NPL secondary market measures agreed

NPL secondary market measures agreed

Thursday 10 June 2021 16:55 London/ 11.55 New York/ 00.55 (+ 1 day) Tokyo

Sector developments and company hires

NPL secondary market measures agreed
The European Parliament and European Council have agreed on common EU standards regulating the transfer of non-performing loans from banks to secondary buyers while protecting borrowers’ rights. The measures are designed to foster the development of secondary markets for credit agreements originally issued by banks and qualified as non-performing, enabling third parties to purchase such loans across the EU.

Since credit purchasers are not creating new credit but buying existing NPLs at their own risk, they will not need special authorisation but will have to comply with borrower protection rules. However, credit servicers will be required to obtain authorisation and be subject to supervision by the member states’ competent authorities. Member states should also ensure that there is a publicly accessible up-to-date list or a national register of all credit servicers.

In order to protect consumers, all credit purchasers will be obliged to appoint a credit servicer for consumer portfolios. In addition, third country credit purchasers will have to appoint a credit servicer for SME portfolios to protect entrepreneurs.

Further, a uniform level of protection will be introduced for borrowers who cannot pay their debts, requiring credit purchasers and servicers to provide accurate information, protect borrowers’ privacy and refrain from any harassment or undue influence.

In advance of the first debt collection, a borrower will also have the right to be notified in a clear and understandable manner on paper or another durable medium concerning any transfer of a creditor’s rights. The information should include a date of transfer, identification, contact details and authorisation of a new credit servicer, as well as detailed information on the amounts due by the borrower. Additionally, the borrower should be informed where they can submit complaints.

Fees and penalties charged by servicers cannot change, as per the new directive, nor any additional costs be imposed. Furthermore, the contract and obligations between a credit servicer towards a credit purchaser should not be altered by the outsourcing of credit servicing.

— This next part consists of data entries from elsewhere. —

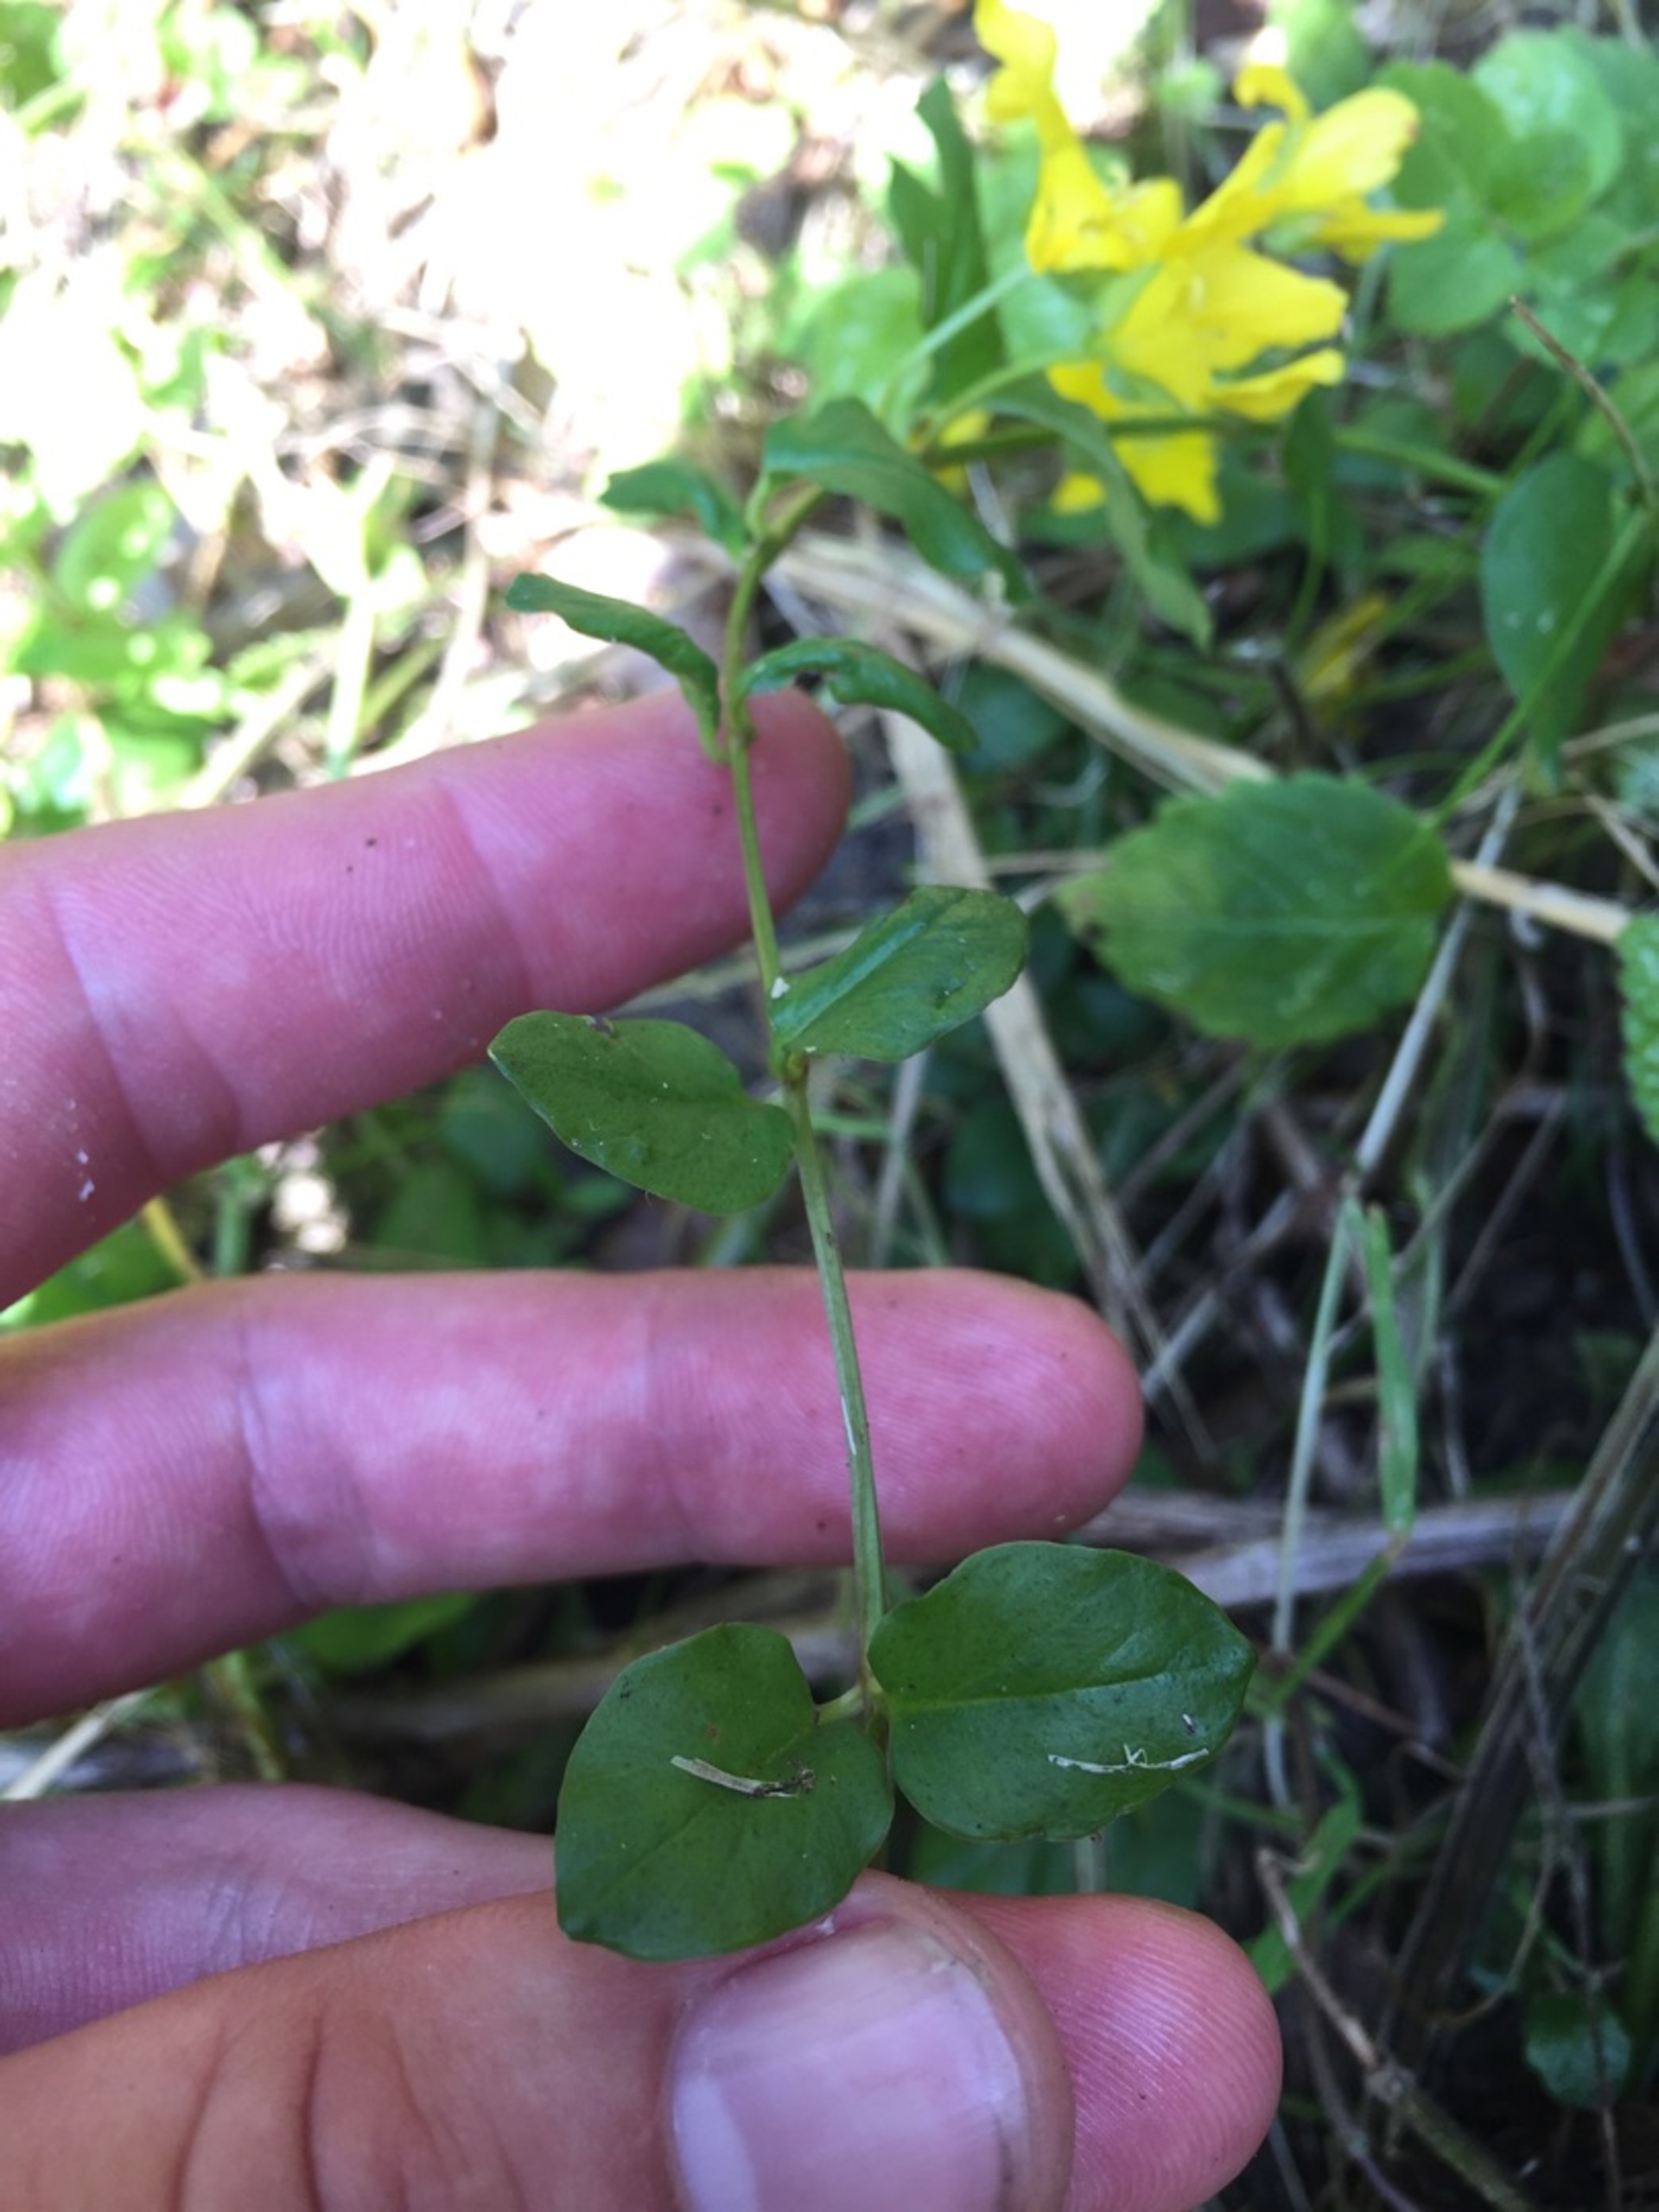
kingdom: Plantae
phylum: Tracheophyta
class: Magnoliopsida
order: Ericales
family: Primulaceae
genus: Lysimachia
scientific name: Lysimachia nummularia
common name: Pengebladet fredløs
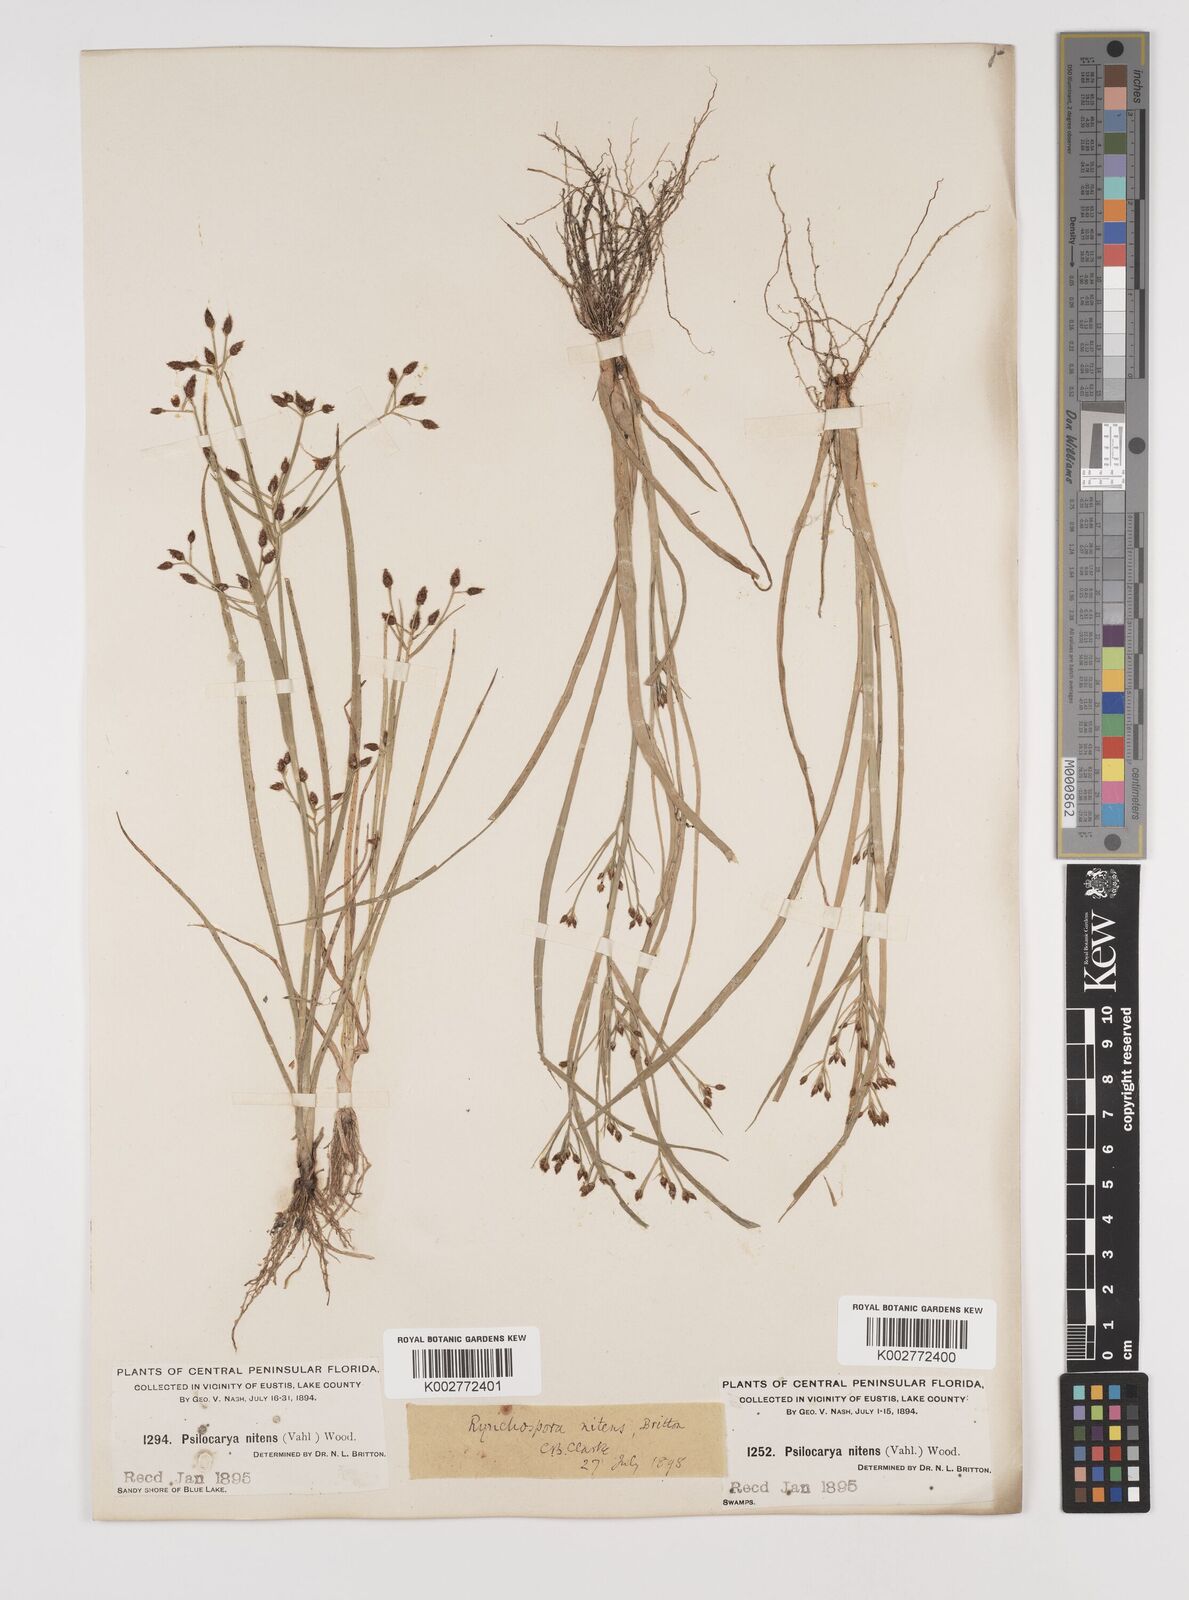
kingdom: Plantae
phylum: Tracheophyta
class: Liliopsida
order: Poales
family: Cyperaceae
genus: Rhynchospora
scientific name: Rhynchospora nitens
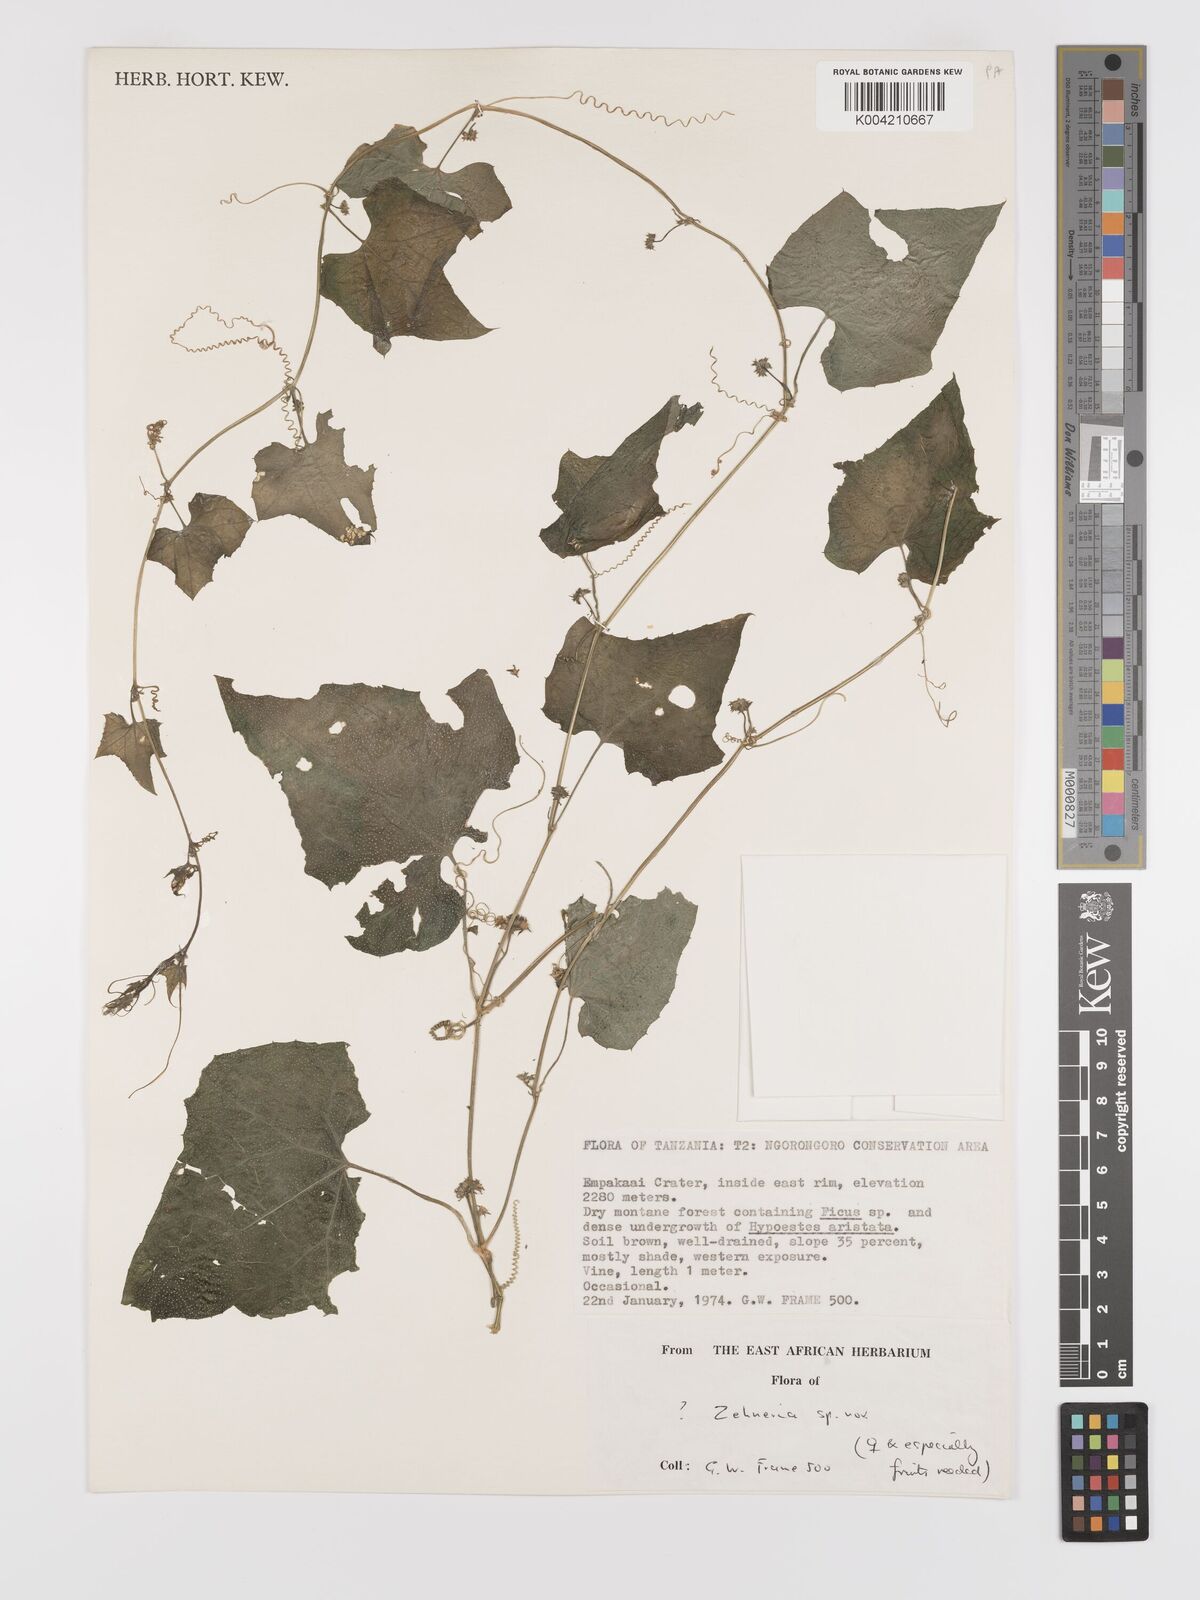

Finally, a borrower’s individual circumstances should be taken into account, including mortgages linked to a residential property and their ability to repay a loan. Measures may include partial refinancing of a credit agreement, modifying the terms of the agreement and extending the terms of the loan.

In other news…

Direct lending platform acquired
Sound Point Capital Management has acquired the US direct lending platform of CVC Credit. As part of the agreement, Sound Point has hired a team of nine investment professionals from CVC Credit, who together manage a portfolio of approximately US$1bn of assets.

The nine-person CVC team is led by Tom Newberry, global head of private debt at CVC Credit, and David DeSantis, head of US private debt at CVC Credit. Terms of the transaction were not disclosed.

North America
Andrew Rippert has joined Aspen in the newly created role of evp - head of mortgage, reporting to Christian Dunleavy, chief underwriting officer of Aspen Reinsurance. He will also become a member of the firm’s reinsurance executive committee.

Rippert has over 20 years’ experience in shaping and building global mortgage insurance and reinsurance businesses and portfolios. He previously built and led Arch Capital’s mortgage credit business.

David Ryan has joined Barclays as director, CLO syndication, based in New York. He was previously director, head of US CLO syndication at Deutsche Bank, which he joined in January 2004.

RMBS provisioning mechanism enhanced
Finance Ireland Credit Solutions is in the market with its third Irish RMBS, Finance Ireland RMBS No. 3. In addition to loss-based provisioning, the STS transaction features a provisioning mechanism based on the arrears status of a loan, which increases with the number of months in arrears. Consequently, excess spread can be trapped earlier in the recovery process, which Rabobank credit analysts describe as “a clear positive”.

The securitisation is backed by a €292.35m provisional pool of 1,142 owner-occupied mortgage loans, with an average seasoning of 4.89 months and a weighted-average current indexed LTV of 72.65%. First-time buyers and self-employed borrowers account for 43.19% and 18.05% of the collateral respectively.

Classes A through F are being publicly offered. Pricing is expected next week.

BofA Securities is arranger on the deal and is joined by BNP Paribas, Citi and Standard Chartered as joint lead managers. The initial option holder is funds advised by M&G.